DATA:
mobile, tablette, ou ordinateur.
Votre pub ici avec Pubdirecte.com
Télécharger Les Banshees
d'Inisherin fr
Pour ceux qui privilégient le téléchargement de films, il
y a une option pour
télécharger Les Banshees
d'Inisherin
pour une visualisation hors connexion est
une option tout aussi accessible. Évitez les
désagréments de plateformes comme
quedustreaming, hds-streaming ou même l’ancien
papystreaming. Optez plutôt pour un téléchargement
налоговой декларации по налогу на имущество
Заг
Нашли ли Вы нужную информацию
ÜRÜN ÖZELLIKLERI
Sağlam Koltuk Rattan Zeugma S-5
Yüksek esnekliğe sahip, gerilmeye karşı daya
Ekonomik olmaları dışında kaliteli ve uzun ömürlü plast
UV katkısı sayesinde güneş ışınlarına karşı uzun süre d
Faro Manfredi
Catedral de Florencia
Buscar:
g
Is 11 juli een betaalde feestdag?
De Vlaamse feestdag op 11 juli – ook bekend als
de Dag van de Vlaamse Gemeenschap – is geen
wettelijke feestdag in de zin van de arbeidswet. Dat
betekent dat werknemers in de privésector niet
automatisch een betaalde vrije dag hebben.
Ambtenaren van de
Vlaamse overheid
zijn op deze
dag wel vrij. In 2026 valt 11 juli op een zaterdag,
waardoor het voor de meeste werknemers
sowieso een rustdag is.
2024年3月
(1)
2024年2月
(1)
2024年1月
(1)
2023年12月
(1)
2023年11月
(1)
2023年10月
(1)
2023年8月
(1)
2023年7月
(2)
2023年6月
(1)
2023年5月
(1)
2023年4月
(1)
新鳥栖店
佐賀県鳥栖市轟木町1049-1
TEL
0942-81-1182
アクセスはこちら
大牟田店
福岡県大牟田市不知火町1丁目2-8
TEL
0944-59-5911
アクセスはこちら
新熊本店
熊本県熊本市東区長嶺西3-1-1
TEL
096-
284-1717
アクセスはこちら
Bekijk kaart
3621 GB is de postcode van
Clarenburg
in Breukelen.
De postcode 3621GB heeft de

ABOUT THIS TASK: Print the lines above again, word for word.

RESPONSE:
mobile, tablette, ou ordinateur.
Votre pub ici avec Pubdirecte.com
Télécharger Les Banshees
d'Inisherin fr
Pour ceux qui privilégient le téléchargement de films, il
y a une option pour
télécharger Les Banshees
d'Inisherin
pour une visualisation hors connexion est
une option tout aussi accessible. Évitez les
désagréments de plateformes comme
quedustreaming, hds-streaming ou même l’ancien
papystreaming. Optez plutôt pour un téléchargement
налоговой декларации по налогу на имущество
Заг
Нашли ли Вы нужную информацию
ÜRÜN ÖZELLIKLERI
Sağlam Koltuk Rattan Zeugma S-5
Yüksek esnekliğe sahip, gerilmeye karşı daya
Ekonomik olmaları dışında kaliteli ve uzun ömürlü plast
UV katkısı sayesinde güneş ışınlarına karşı uzun süre d
Faro Manfredi
Catedral de Florencia
Buscar:
g
Is 11 juli een betaalde feestdag?
De Vlaamse feestdag op 11 juli – ook bekend als
de Dag van de Vlaamse Gemeenschap – is geen
wettelijke feestdag in de zin van de arbeidswet. Dat
betekent dat werknemers in de privésector niet
automatisch een betaalde vrije dag hebben.
Ambtenaren van de
Vlaamse overheid
zijn op deze
dag wel vrij. In 2026 valt 11 juli op een zaterdag,
waardoor het voor de meeste werknemers
sowieso een rustdag is.
2024年3月
(1)
2024年2月
(1)
2024年1月
(1)
2023年12月
(1)
2023年11月
(1)
2023年10月
(1)
2023年8月
(1)
2023年7月
(2)
2023年6月
(1)
2023年5月
(1)
2023年4月
(1)
新鳥栖店
佐賀県鳥栖市轟木町1049-1
TEL
0942-81-1182
アクセスはこちら
大牟田店
福岡県大牟田市不知火町1丁目2-8
TEL
0944-59-5911
アクセスはこちら
新熊本店
熊本県熊本市東区長嶺西3-1-1
TEL
096-
284-1717
アクセスはこちら
Bekijk kaart
3621 GB is de postcode van
Clarenburg
in Breukelen.
De postcode 3621GB heeft de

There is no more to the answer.